Menurutnya, gagasan Kapolda Aceh meluncurkan Green Policing menjadi momentum penting. Pendekatan ini tidak hanya menitikberatkan pada penegakan hukum, tetapi juga gerakan moral, edukasi, dan kolaborasi lintas elemen.
> “Pemerintah Aceh mendukung penuh langkah ini. Aktivitas pertambangan harus legal, berizin, dan berkelanjutan. Deklarasi ini harus kita kawal dengan kerja nyata, koordinasi erat, dan komitmen konsisten,” tegas Wagub.
Kapolda Aceh, Irjen Pol Marzuki Ali Bashyah, menyatakan bahwa tambang ilegal tidak bisa hanya dipandang dari sisi hukum.
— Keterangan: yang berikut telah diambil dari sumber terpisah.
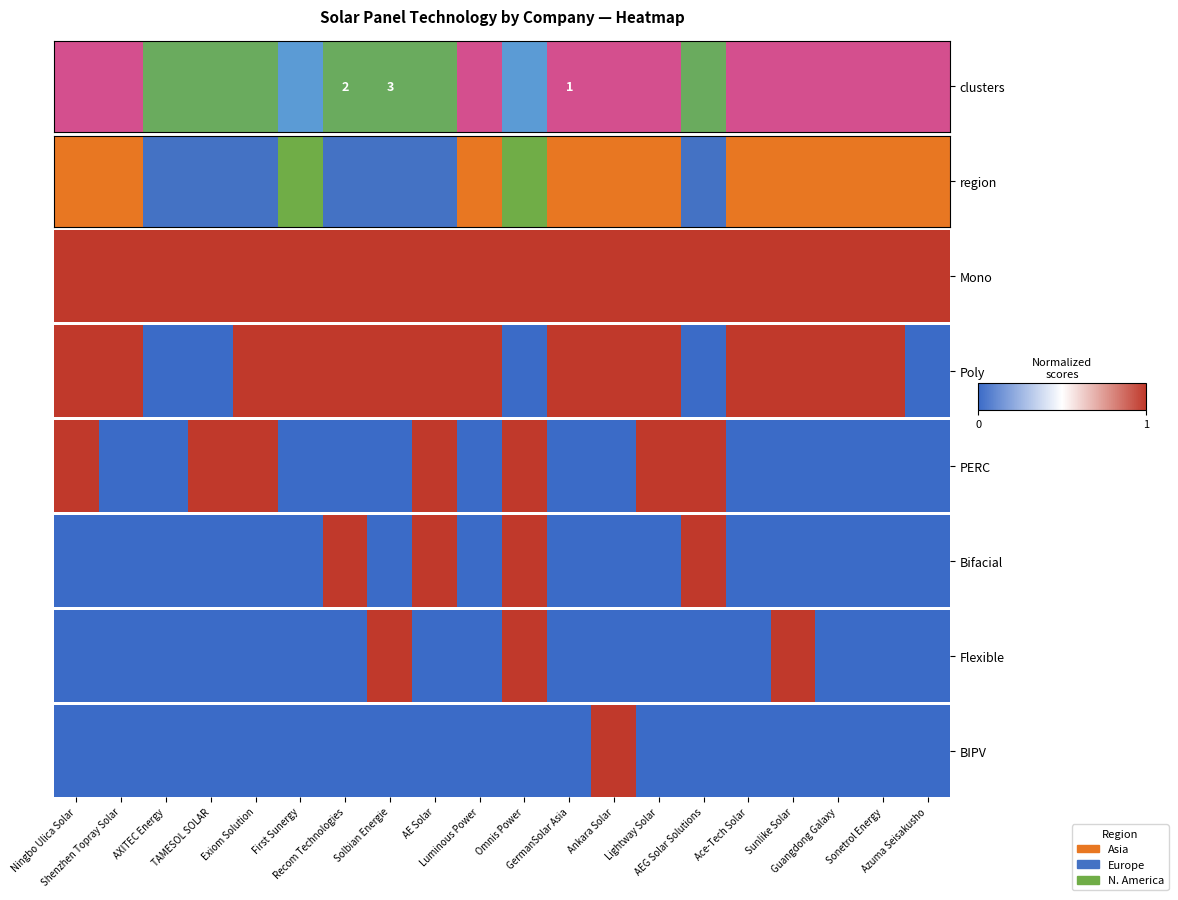

How many data points does each series have?

20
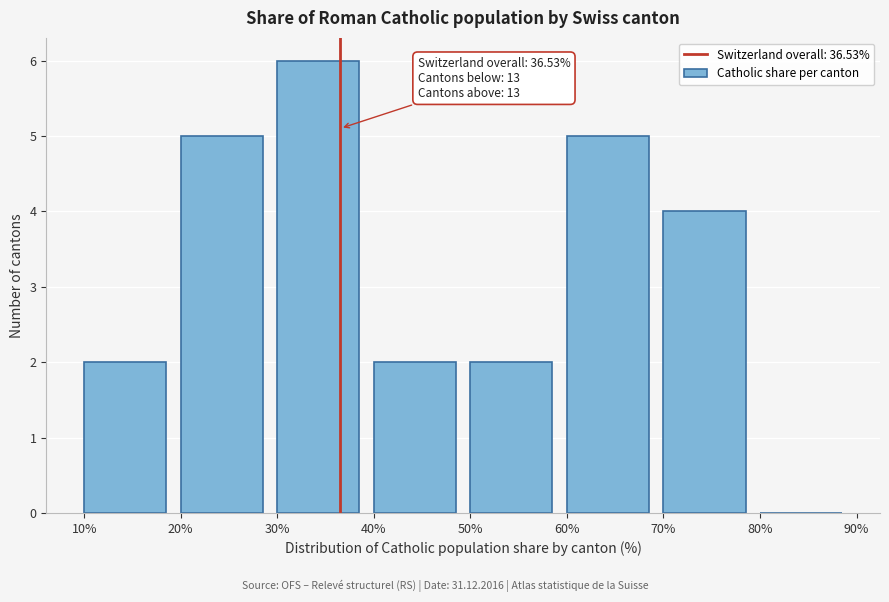

Which range on the x-axis has the tallest bar?

30% to 40%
> “Ada konflik antara masyarakat dan negara yang harus didekati dengan cara sosial, edukatif, dan kolaboratif. Polisi akan berdiri di tengah untuk mencari jalan tengah,” ungkapnya.
Dirkrimsus Polda Aceh, Kombes Pol Zulhir Destrian, menambahkan pihaknya telah mengambil langkah konkret, seperti mengimbau SPBU agar tidak menyalahi aturan dalam penyaluran BBM yang kerap dimanfaatkan untuk tambang ilegal.
Selain itu, Polda juga berkoordinasi dengan Dirjen Minerba Kementerian ESDM dan Pemerintah Aceh untuk mendorong pembentukan Wilayah Pertambangan Rakyat (WPR) sebagai solusi legal bagi masyarakat.
> “Kami sudah memetakan daerah rawan PETI (pertambangan tanpa izin), bahkan pernah menghadapi penghadangan masyarakat saat penindakan. Karena itu, solusi WPR ini sangat penting,” jelasnya.
Sementara itu, Pangdam Iskandar Muda, Mayjen TNI Joko Hadi Susilo, menegaskan pentingnya gerakan Green Policing demi keberlangsungan hidup generasi Aceh.
> “Jika dibiarkan, tambang ilegal bisa berujung bencana: kerusakan hutan, longsor, korban jiwa, bahkan konflik sosial. Ini tanggung jawab kita semua, bukan hanya aparat,” tegasnya.
Deklarasi tersebut ditandatangani bersama unsur pemerintah, aparat penegak hukum, akademisi, ulama, dan masyarakat, dengan memuat lima komitmen utama:
1. Menolak segala bentuk pertambangan tanpa izin (PETI).
2. Mendukung pemerintah dalam sosialisasi dampak negatif tambang liar.
3. Mendorong pembentukan Wilayah Pertambangan Rakyat (WPR).
4. Berbagi informasi valid terkait PETI.
5. Melaksanakan penegakan hukum terpadu dan berkelanjutan.
Acara ini turut dihadiri unsur Forkopimda Aceh, Wakapolda, Pangdam Iskandar Muda, Rektor USK dan UIN Ar-Raniry, serta sejumlah Kepala SKPA Pemerintah Aceh.